======== Given passage ========

Ten years after – the Muhammad Cartoons: Perspectives, Reflections, Challenges International Conference, Aalborg University

Ten years after the newspaper Jyllands-Posten published 12 cartoons the Muhammad Carton Crisis continues to be a discursive reference point for new controversies involving artists and threatening Muslims. When the cartoon story (and stories about the cartoons) and the global violence peaked in early 2006, the different actors and events at different times and places were reified into a single event, a global story about a clash of civilizational values. Yet the event had no clear beginning or end, which indicated that underneath the complexity was different and vast.

In this conference five scholars with different relationship to the Muhammad Cartoon Crisis and its aftermath will present their research and additional scholars are invited to contribute to access the development since the cartoon crisis, whether this is issues of integration, the relationship between terrorism, islamophobia and integration, women’s right, racialization, inequality, right wing populism, or polarization.

Ten years have gone since the Danish newspaper Morgenavisen Jyllands-Posten decided to publish 12 Muhammad cartoons of the prophet Muhammad as cartoonists ‘imagined him’. The cartoons and the stories about them cost the lives of 150 people. Denmark’s reputation abroad and export to Arab speaking countries were severely impacted. In addition, it has affected the opportunities of immigrants, who experience they are being stigmatized and not fully allowed to be Danes. Many Danes have had their ideas of womanhood among Muslims re-enforced, ideas of incompatible values have been strengthened, and the debate about freedom of speech reified. For many non-Western Muslims, the cartoon story has become an icon of Western arrogance and hatred towards Islam. Their anger came from a deep sense that they are not respected, that they and their most cherished feelings are “fair game.”

========

# [Job]
In the conference announcement above, how many lives did the cartoons and the stories about them cost?

======== Raw data ========

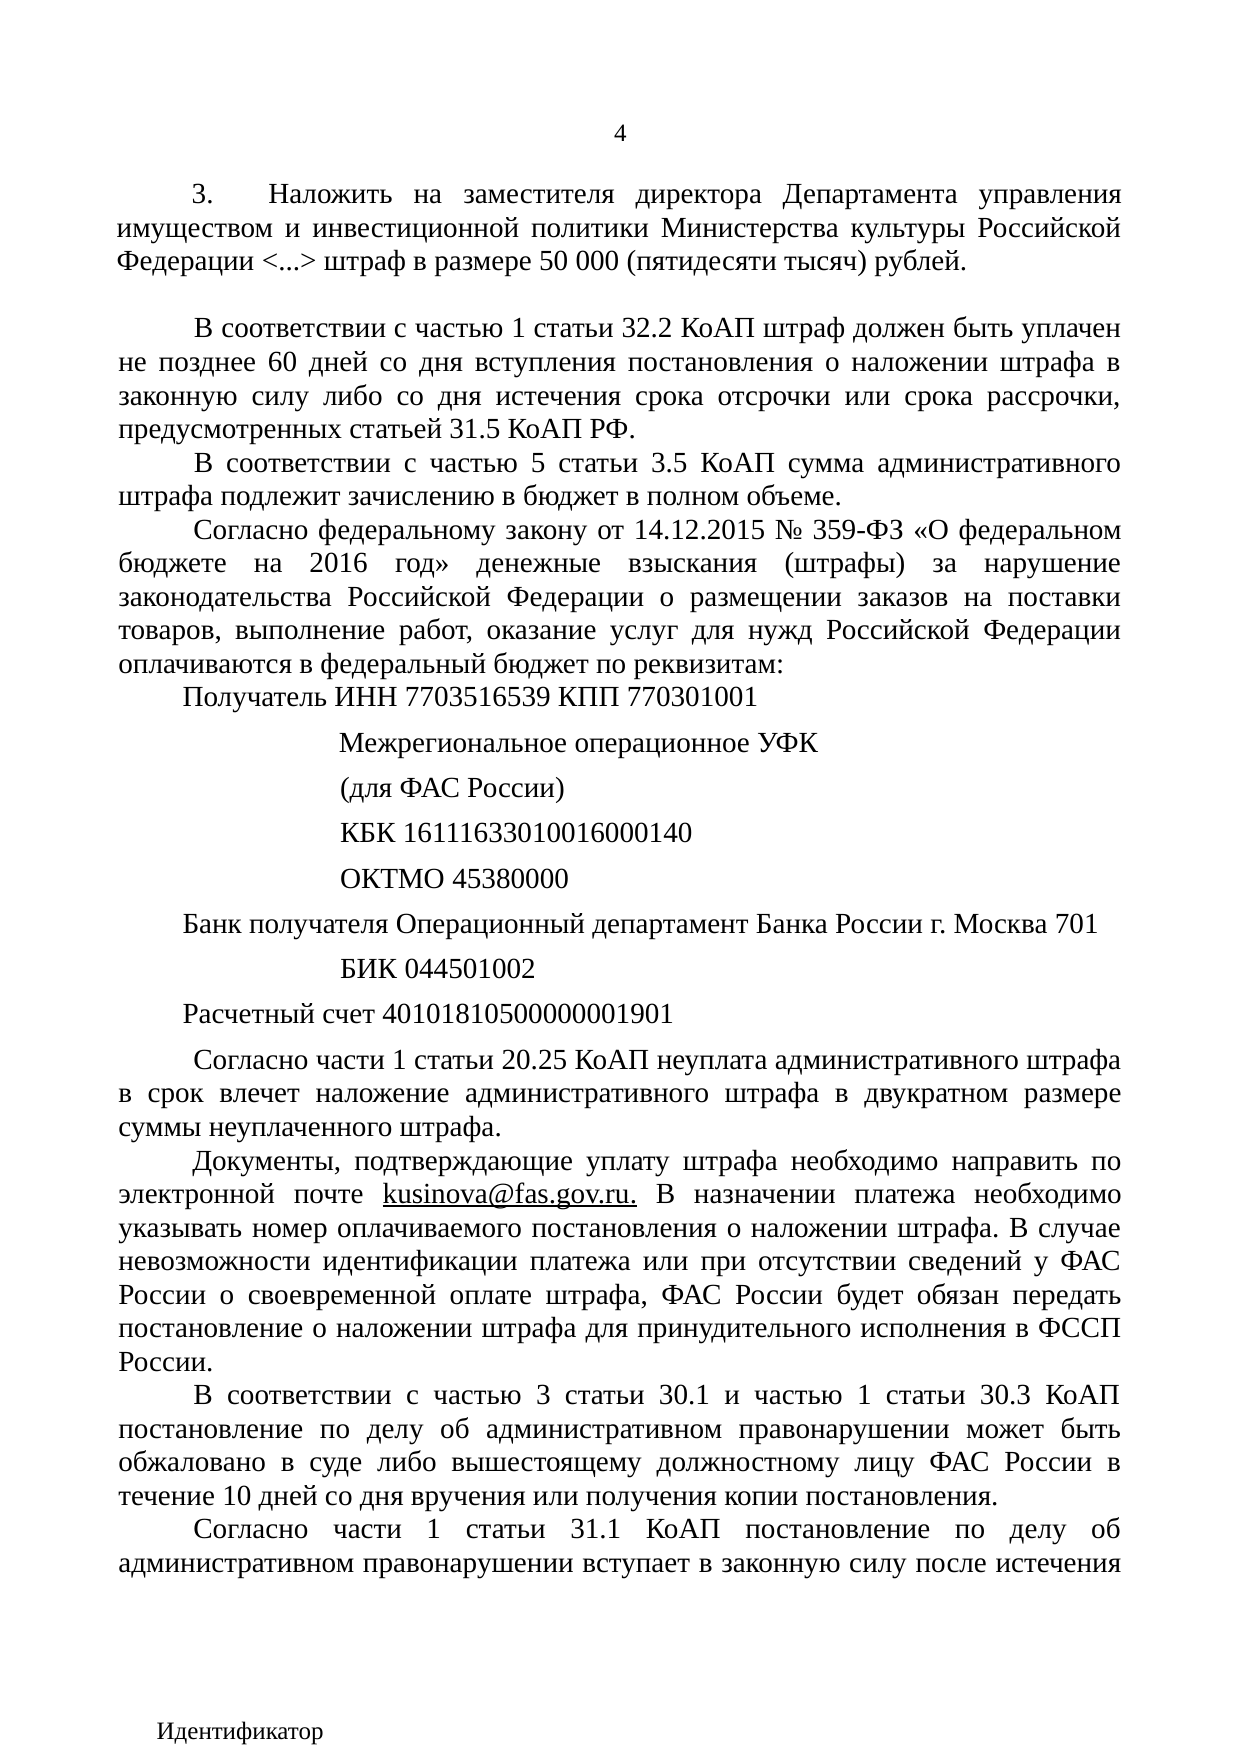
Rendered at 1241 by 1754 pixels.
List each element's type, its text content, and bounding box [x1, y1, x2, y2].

========

# [Task answer]
150 people.